- Try it: Search the records for the string "wrist" and copy every line where it turns up.

########################################

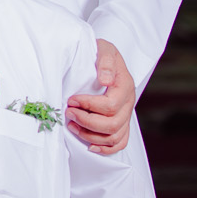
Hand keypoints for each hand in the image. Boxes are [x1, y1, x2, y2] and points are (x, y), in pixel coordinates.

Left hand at [66, 39, 134, 155]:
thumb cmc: (101, 53)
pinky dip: (106, 148)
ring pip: (114, 136)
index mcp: (125, 86)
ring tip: (72, 126)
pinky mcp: (122, 123)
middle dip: (86, 122)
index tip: (71, 101)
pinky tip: (90, 146)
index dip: (88, 106)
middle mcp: (128, 103)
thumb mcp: (104, 49)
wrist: (106, 58)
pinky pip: (120, 142)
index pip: (109, 105)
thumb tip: (104, 80)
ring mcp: (126, 115)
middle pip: (112, 124)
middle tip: (69, 114)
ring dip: (90, 135)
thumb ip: (105, 62)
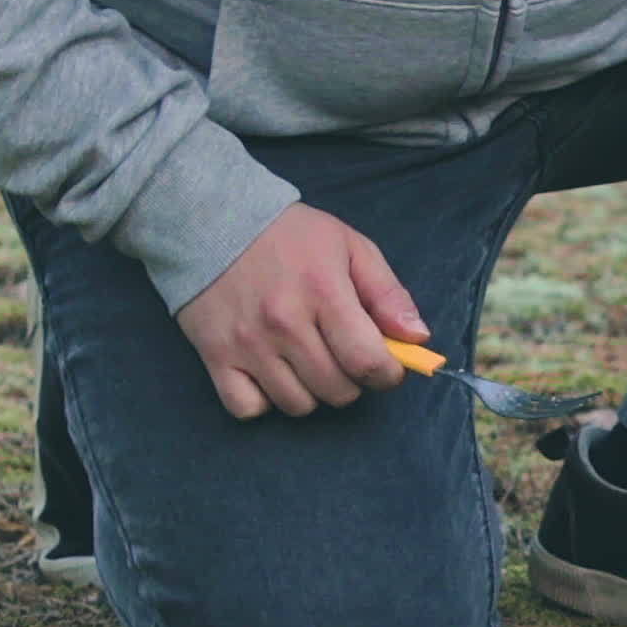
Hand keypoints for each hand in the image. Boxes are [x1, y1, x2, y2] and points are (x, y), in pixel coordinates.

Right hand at [174, 202, 422, 418]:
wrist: (209, 218)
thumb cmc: (288, 235)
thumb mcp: (350, 247)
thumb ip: (388, 293)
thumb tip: (418, 338)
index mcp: (324, 292)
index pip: (368, 362)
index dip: (387, 375)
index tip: (385, 367)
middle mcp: (284, 323)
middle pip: (337, 390)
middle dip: (351, 381)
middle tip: (342, 356)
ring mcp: (247, 344)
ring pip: (297, 405)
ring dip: (311, 391)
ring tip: (306, 360)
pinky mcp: (215, 356)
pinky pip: (248, 408)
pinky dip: (263, 400)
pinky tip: (271, 373)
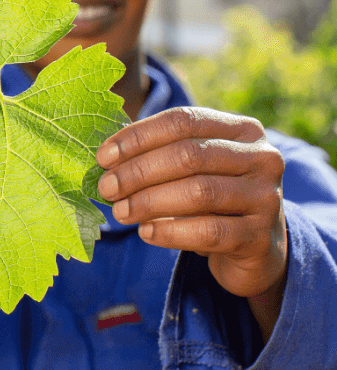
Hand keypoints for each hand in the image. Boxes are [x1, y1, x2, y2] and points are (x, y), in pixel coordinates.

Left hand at [96, 107, 286, 338]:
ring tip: (121, 212)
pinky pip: (208, 231)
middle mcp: (262, 157)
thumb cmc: (212, 197)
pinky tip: (146, 232)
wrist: (258, 248)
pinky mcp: (261, 237)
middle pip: (188, 155)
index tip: (103, 156)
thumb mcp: (192, 166)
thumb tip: (105, 157)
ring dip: (149, 202)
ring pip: (198, 192)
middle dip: (139, 171)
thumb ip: (159, 152)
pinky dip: (170, 231)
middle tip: (106, 188)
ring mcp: (267, 197)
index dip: (139, 136)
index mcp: (242, 129)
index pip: (183, 121)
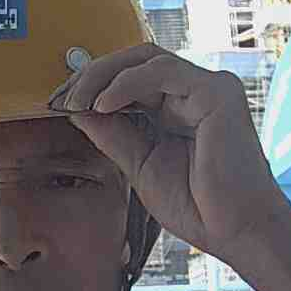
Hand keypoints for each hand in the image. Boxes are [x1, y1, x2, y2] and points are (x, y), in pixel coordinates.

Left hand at [48, 43, 290, 261]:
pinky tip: (101, 104)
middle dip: (89, 76)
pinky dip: (126, 83)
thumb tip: (77, 111)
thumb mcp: (137, 164)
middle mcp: (188, 93)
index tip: (58, 103)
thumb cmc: (194, 204)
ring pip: (144, 58)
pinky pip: (162, 71)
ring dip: (101, 76)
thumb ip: (111, 135)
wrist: (231, 231)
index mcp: (171, 109)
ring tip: (75, 102)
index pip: (125, 82)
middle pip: (131, 62)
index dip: (89, 87)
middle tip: (60, 97)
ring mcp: (204, 89)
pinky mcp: (216, 92)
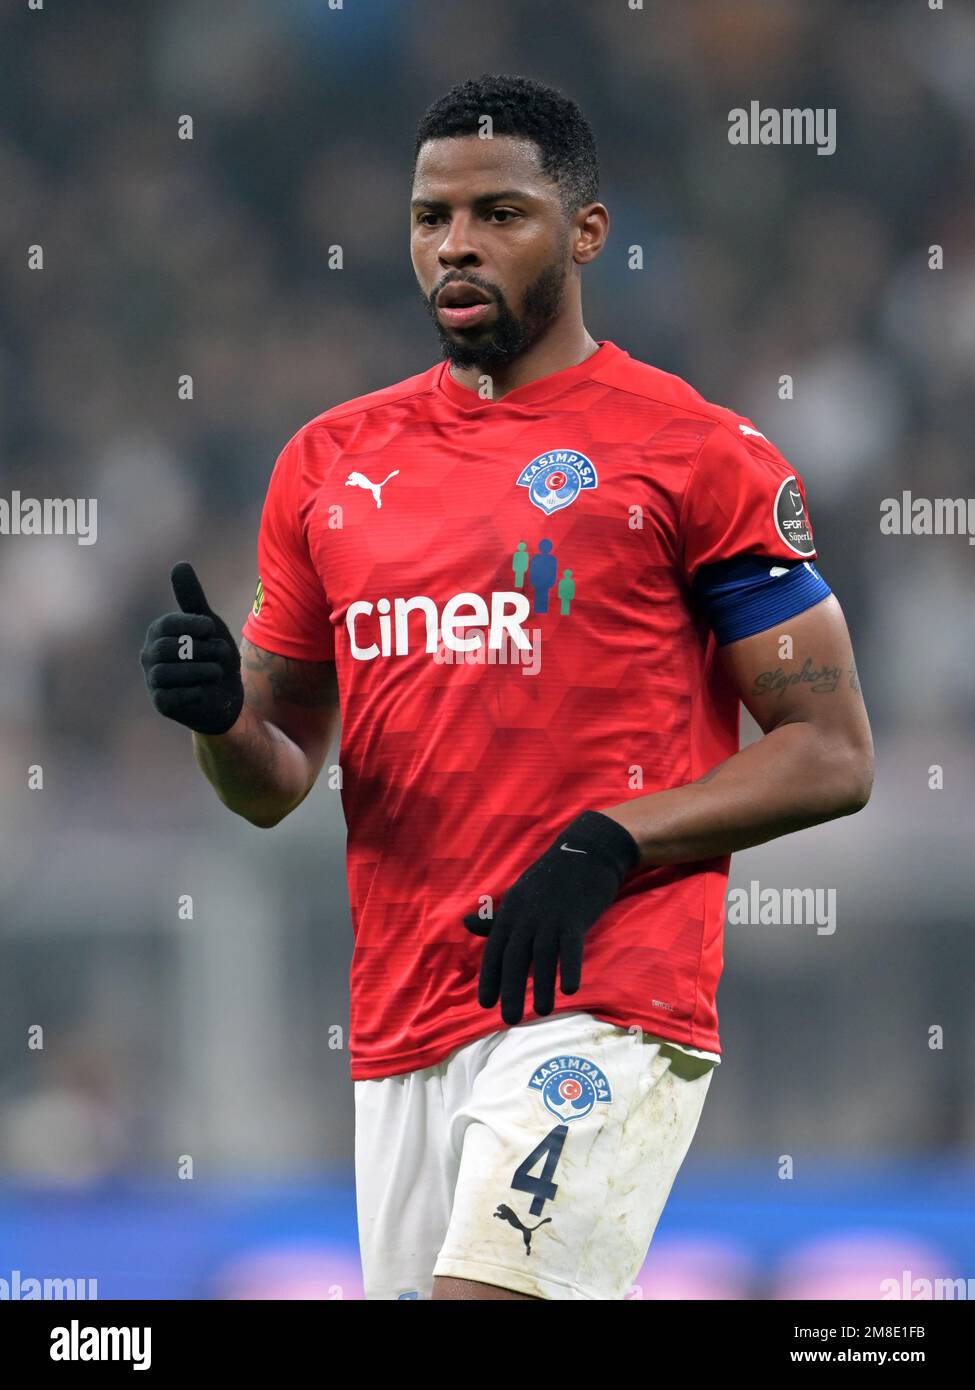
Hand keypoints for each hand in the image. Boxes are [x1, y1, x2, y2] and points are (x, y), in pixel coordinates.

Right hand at [140, 562, 243, 734]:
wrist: (227, 695)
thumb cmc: (214, 655)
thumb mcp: (208, 625)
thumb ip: (192, 598)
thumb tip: (179, 564)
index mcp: (159, 632)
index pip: (168, 624)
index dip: (194, 626)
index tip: (211, 631)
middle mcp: (150, 654)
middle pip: (168, 649)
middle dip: (202, 651)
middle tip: (219, 655)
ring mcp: (153, 680)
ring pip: (169, 673)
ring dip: (202, 671)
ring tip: (216, 673)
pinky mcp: (161, 703)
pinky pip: (171, 697)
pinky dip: (194, 693)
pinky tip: (204, 691)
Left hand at [463, 810, 639, 1025]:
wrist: (586, 851)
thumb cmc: (553, 878)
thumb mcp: (519, 895)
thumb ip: (496, 917)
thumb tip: (465, 925)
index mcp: (511, 911)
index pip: (495, 949)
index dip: (490, 977)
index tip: (485, 1004)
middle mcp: (527, 915)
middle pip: (515, 957)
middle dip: (511, 990)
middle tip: (510, 1019)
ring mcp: (551, 916)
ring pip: (542, 956)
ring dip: (542, 986)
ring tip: (543, 1011)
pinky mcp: (575, 917)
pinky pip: (570, 946)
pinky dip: (569, 967)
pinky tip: (569, 989)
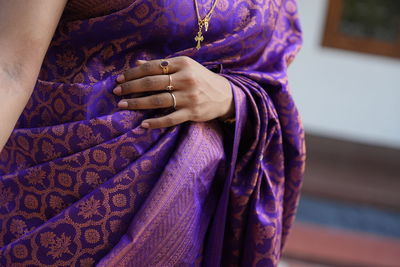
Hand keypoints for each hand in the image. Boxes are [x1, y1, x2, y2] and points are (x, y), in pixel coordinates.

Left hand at [113, 56, 233, 128]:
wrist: (225, 95)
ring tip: (123, 105)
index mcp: (183, 64)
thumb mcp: (184, 67)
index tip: (119, 79)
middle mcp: (186, 78)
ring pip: (158, 100)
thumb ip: (162, 65)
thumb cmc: (201, 79)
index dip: (133, 73)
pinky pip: (170, 119)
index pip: (152, 67)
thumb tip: (137, 64)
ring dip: (137, 103)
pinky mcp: (192, 112)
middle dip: (131, 87)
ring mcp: (189, 97)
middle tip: (116, 92)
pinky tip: (143, 124)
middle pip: (152, 82)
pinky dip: (155, 122)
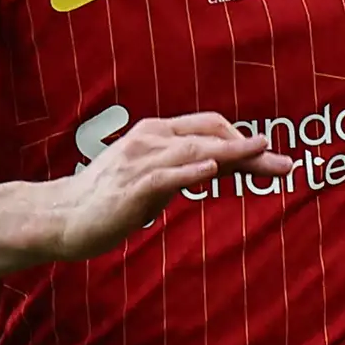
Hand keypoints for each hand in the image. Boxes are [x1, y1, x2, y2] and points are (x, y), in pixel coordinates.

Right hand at [42, 113, 292, 260]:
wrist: (60, 216)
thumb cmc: (104, 201)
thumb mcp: (148, 178)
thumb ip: (177, 170)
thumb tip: (210, 170)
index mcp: (154, 134)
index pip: (208, 127)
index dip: (242, 138)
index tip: (271, 156)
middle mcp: (149, 140)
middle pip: (210, 136)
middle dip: (250, 148)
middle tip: (285, 164)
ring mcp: (139, 162)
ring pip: (194, 150)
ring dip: (233, 154)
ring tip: (263, 156)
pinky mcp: (131, 187)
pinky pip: (166, 175)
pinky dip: (191, 170)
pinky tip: (213, 169)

########################################

- Your response:
wrist: (106, 58)
wrist: (209, 218)
wrist: (258, 248)
wrist: (231, 231)
wrist: (227, 695)
wrist: (586, 851)
wrist: (225, 95)
wrist: (60, 216)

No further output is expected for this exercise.